Input data –
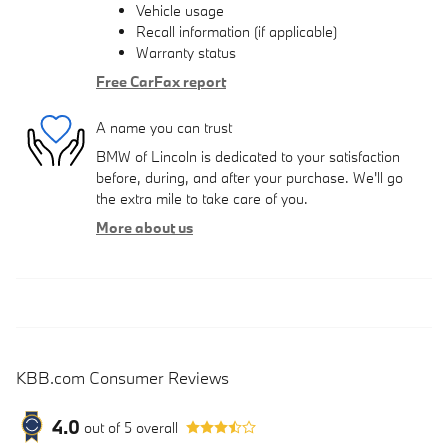
Vehicle usage
Recall information (if applicable)
Warranty status
Free CarFax report
A name you can trust
BMW of Lincoln is dedicated to your satisfaction
before, during, and after your purchase. We'll go
the extra mile to take care of you.
More about us
KBB.com Consumer Reviews
4.0
out of
5
overall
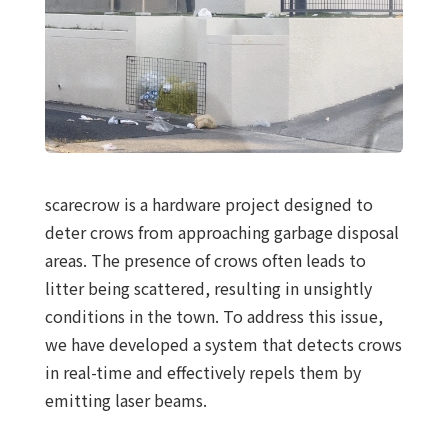
scarecrow is a hardware project designed to
deter crows from approaching garbage disposal
areas. The presence of crows often leads to
litter being scattered, resulting in unsightly
conditions in the town. To address this issue,
we have developed a system that detects crows
in real-time and effectively repels them by
emitting laser beams.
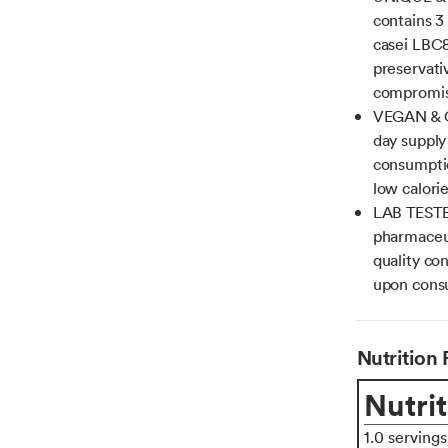
contains 3
casei LBC
preservativ
compromis
VEGAN & G
day supply
consumptio
low calorie
LAB TESTE
pharmaceut
quality con
upon consu
Nutrition 
Nutrit
1.0 serving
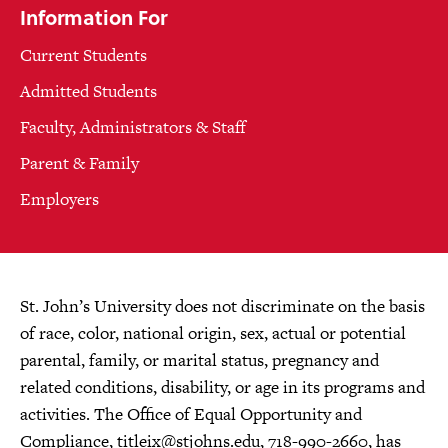
Information For
Current Students
Admitted Students
Faculty, Administrators & Staff
Parent & Family
Employers
St. John’s University does not discriminate on the basis
of race, color, national origin, sex, actual or potential
parental, family, or marital status, pregnancy and
related conditions, disability, or age in its programs and
activities. The Office of Equal Opportunity and
Compliance,
titleix@stjohns.edu
, 718-990-2660, has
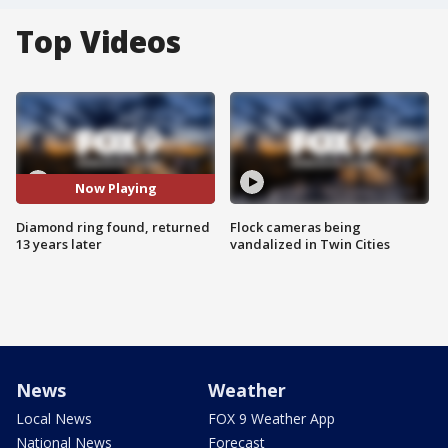
Top Videos
Now Playing
Diamond ring found, returned
Flock cameras being
13 years later
vandalized in Twin Cities
News
Weather
Local News
FOX 9 Weather App
National News
Forecast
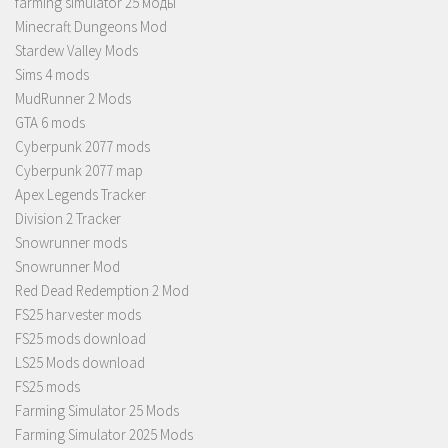
farming simulator 25 моды
Minecraft Dungeons Mod
Stardew Valley Mods
Sims 4 mods
MudRunner 2 Mods
GTA 6 mods
Cyberpunk 2077 mods
Cyberpunk 2077 map
Apex Legends Tracker
Division 2 Tracker
Snowrunner mods
Snowrunner Mod
Red Dead Redemption 2 Mod
FS25 harvester mods
FS25 mods download
LS25 Mods download
FS25 mods
Farming Simulator 25 Mods
Farming Simulator 2025 Mods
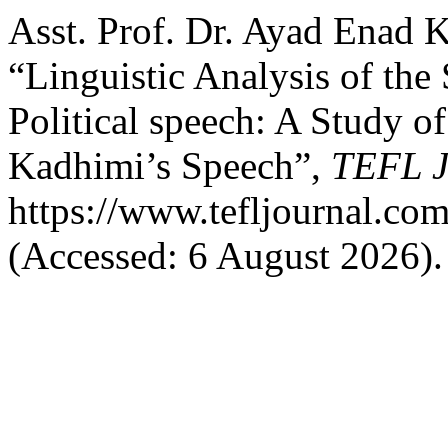
Asst. Prof. Dr. Ayad Enad 
“Linguistic Analysis of the 
Political speech: A Study o
Kadhimi’s Speech”,
TEFL J
https://www.tefljournal.com
(Accessed: 6 August 2026).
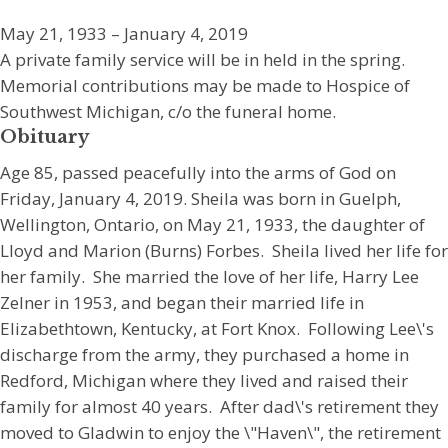
May 21, 1933 – January 4, 2019
A private family service will be in held in the spring.
Memorial contributions may be made to Hospice of
Southwest Michigan, c/o the funeral home.
Obituary
Age 85, passed peacefully into the arms of God on
Friday, January 4, 2019. Sheila was born in Guelph,
Wellington, Ontario, on May 21, 1933, the daughter of
Lloyd and Marion (Burns) Forbes. Sheila lived her life for
her family. She married the love of her life, Harry Lee
Zelner in 1953, and began their married life in
Elizabethtown, Kentucky, at Fort Knox. Following Lee\'s
discharge from the army, they purchased a home in
Redford, Michigan where they lived and raised their
family for almost 40 years. After dad\'s retirement they
moved to Gladwin to enjoy the \"Haven\", the retirement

What the task asks – Reproduce the text of all the entries above exactly, line for line, and leave the pictures out.

Response area –
Vehicle usage
Recall information (if applicable)
Warranty status
Free CarFax report
A name you can trust
BMW of Lincoln is dedicated to your satisfaction
before, during, and after your purchase. We'll go
the extra mile to take care of you.
More about us
KBB.com Consumer Reviews
4.0
out of
5
overall
scarecrow is a hardware project designed to
deter crows from approaching garbage disposal
areas. The presence of crows often leads to
litter being scattered, resulting in unsightly
conditions in the town. To address this issue,
we have developed a system that detects crows
in real-time and effectively repels them by
emitting laser beams.
contains 3
casei LBC
preservativ
compromis
VEGAN & G
day supply
consumptio
low calorie
LAB TESTE
pharmaceut
quality con
upon consu
Nutrition 
Nutrit
1.0 serving
Information For
Current Students
Admitted Students
Faculty, Administrators & Staff
Parent & Family
Employers
St. John’s University does not discriminate on the basis
of race, color, national origin, sex, actual or potential
parental, family, or marital status, pregnancy and
related conditions, disability, or age in its programs and
activities. The Office of Equal Opportunity and
Compliance,
titleix@stjohns.edu
, 718-990-2660, has
Top Videos
Now Playing
Diamond ring found, returned
Flock cameras being
13 years later
vandalized in Twin Cities
News
Weather
Local News
FOX 9 Weather App
National News
Forecast
farming simulator 25 моды
Minecraft Dungeons Mod
Stardew Valley Mods
Sims 4 mods
MudRunner 2 Mods
GTA 6 mods
Cyberpunk 2077 mods
Cyberpunk 2077 map
Apex Legends Tracker
Division 2 Tracker
Snowrunner mods
Snowrunner Mod
Red Dead Redemption 2 Mod
FS25 harvester mods
FS25 mods download
LS25 Mods download
FS25 mods
Farming Simulator 25 Mods
Farming Simulator 2025 Mods
Asst. Prof. Dr. Ayad Enad 
“Linguistic Analysis of the 
Political speech: A Study o
Kadhimi’s Speech”,
TEFL J
https://www.tefljournal.com
(Accessed: 6 August 2026).
May 21, 1933 – January 4, 2019
A private family service will be in held in the spring.
Memorial contributions may be made to Hospice of
Southwest Michigan, c/o the funeral home.
Obituary
Age 85, passed peacefully into the arms of God on
Friday, January 4, 2019. Sheila was born in Guelph,
Wellington, Ontario, on May 21, 1933, the daughter of
Lloyd and Marion (Burns) Forbes. Sheila lived her life for
her family. She married the love of her life, Harry Lee
Zelner in 1953, and began their married life in
Elizabethtown, Kentucky, at Fort Knox. Following Lee\'s
discharge from the army, they purchased a home in
Redford, Michigan where they lived and raised their
family for almost 40 years. After dad\'s retirement they
moved to Gladwin to enjoy the \"Haven\", the retirement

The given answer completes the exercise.